자료 발췌
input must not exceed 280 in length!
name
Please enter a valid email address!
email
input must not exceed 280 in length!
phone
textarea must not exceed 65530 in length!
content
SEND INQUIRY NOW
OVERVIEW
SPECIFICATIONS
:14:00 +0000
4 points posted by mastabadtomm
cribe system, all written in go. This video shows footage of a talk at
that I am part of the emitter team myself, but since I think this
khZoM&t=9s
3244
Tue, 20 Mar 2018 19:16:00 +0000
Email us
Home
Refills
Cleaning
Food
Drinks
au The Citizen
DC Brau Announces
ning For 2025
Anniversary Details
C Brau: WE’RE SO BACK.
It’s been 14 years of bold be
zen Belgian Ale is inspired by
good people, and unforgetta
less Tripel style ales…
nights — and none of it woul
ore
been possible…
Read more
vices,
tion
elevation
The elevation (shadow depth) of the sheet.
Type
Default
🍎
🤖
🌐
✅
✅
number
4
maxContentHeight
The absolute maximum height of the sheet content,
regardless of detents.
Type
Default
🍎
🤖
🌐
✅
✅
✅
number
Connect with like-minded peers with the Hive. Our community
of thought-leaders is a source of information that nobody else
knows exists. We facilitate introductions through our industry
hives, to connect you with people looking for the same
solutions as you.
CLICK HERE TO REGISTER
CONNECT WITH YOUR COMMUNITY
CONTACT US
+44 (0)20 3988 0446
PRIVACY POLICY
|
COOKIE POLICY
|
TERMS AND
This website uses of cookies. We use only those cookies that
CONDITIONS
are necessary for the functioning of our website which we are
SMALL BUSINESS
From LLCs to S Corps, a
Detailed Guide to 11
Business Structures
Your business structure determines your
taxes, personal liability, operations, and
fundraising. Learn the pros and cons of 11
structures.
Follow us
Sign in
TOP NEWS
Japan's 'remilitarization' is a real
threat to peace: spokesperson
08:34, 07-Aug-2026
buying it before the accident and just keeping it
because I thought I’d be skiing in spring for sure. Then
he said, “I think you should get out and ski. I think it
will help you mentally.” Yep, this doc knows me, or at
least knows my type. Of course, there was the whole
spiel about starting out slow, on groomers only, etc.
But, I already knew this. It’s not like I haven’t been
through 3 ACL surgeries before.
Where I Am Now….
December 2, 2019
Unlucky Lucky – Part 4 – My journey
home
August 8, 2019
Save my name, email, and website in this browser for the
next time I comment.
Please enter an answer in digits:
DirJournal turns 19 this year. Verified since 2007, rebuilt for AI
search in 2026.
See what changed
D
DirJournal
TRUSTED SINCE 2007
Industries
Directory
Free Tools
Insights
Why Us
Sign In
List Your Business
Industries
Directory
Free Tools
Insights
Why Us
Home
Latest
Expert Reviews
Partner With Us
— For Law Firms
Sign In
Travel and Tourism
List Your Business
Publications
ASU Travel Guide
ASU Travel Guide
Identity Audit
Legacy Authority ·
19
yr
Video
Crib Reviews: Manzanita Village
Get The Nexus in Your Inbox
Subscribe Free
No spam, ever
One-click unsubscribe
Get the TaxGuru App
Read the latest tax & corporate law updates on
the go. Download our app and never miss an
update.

과제
위 기록에 나온 줄을 하나도 빼거나 고치지 말고 처음부터 끝까지 똑같이 다시 적어 주세요.

풀이 답안
input must not exceed 280 in length!
name
Please enter a valid email address!
email
input must not exceed 280 in length!
phone
textarea must not exceed 65530 in length!
content
SEND INQUIRY NOW
OVERVIEW
SPECIFICATIONS
:14:00 +0000
4 points posted by mastabadtomm
cribe system, all written in go. This video shows footage of a talk at
that I am part of the emitter team myself, but since I think this
khZoM&t=9s
3244
Tue, 20 Mar 2018 19:16:00 +0000
Email us
Home
Refills
Cleaning
Food
Drinks
au The Citizen
DC Brau Announces
ning For 2025
Anniversary Details
C Brau: WE’RE SO BACK.
It’s been 14 years of bold be
zen Belgian Ale is inspired by
good people, and unforgetta
less Tripel style ales…
nights — and none of it woul
ore
been possible…
Read more
vices,
tion
elevation
The elevation (shadow depth) of the sheet.
Type
Default
🍎
🤖
🌐
✅
✅
number
4
maxContentHeight
The absolute maximum height of the sheet content,
regardless of detents.
Type
Default
🍎
🤖
🌐
✅
✅
✅
number
Connect with like-minded peers with the Hive. Our community
of thought-leaders is a source of information that nobody else
knows exists. We facilitate introductions through our industry
hives, to connect you with people looking for the same
solutions as you.
CLICK HERE TO REGISTER
CONNECT WITH YOUR COMMUNITY
CONTACT US
+44 (0)20 3988 0446
PRIVACY POLICY
|
COOKIE POLICY
|
TERMS AND
This website uses of cookies. We use only those cookies that
CONDITIONS
are necessary for the functioning of our website which we are
SMALL BUSINESS
From LLCs to S Corps, a
Detailed Guide to 11
Business Structures
Your business structure determines your
taxes, personal liability, operations, and
fundraising. Learn the pros and cons of 11
structures.
Follow us
Sign in
TOP NEWS
Japan's 'remilitarization' is a real
threat to peace: spokesperson
08:34, 07-Aug-2026
buying it before the accident and just keeping it
because I thought I’d be skiing in spring for sure. Then
he said, “I think you should get out and ski. I think it
will help you mentally.” Yep, this doc knows me, or at
least knows my type. Of course, there was the whole
spiel about starting out slow, on groomers only, etc.
But, I already knew this. It’s not like I haven’t been
through 3 ACL surgeries before.
Where I Am Now….
December 2, 2019
Unlucky Lucky – Part 4 – My journey
home
August 8, 2019
Save my name, email, and website in this browser for the
next time I comment.
Please enter an answer in digits:
DirJournal turns 19 this year. Verified since 2007, rebuilt for AI
search in 2026.
See what changed
D
DirJournal
TRUSTED SINCE 2007
Industries
Directory
Free Tools
Insights
Why Us
Sign In
List Your Business
Industries
Directory
Free Tools
Insights
Why Us
Home
Latest
Expert Reviews
Partner With Us
— For Law Firms
Sign In
Travel and Tourism
List Your Business
Publications
ASU Travel Guide
ASU Travel Guide
Identity Audit
Legacy Authority ·
19
yr
Video
Crib Reviews: Manzanita Village
Get The Nexus in Your Inbox
Subscribe Free
No spam, ever
One-click unsubscribe
Get the TaxGuru App
Read the latest tax & corporate law updates on
the go. Download our app and never miss an
update.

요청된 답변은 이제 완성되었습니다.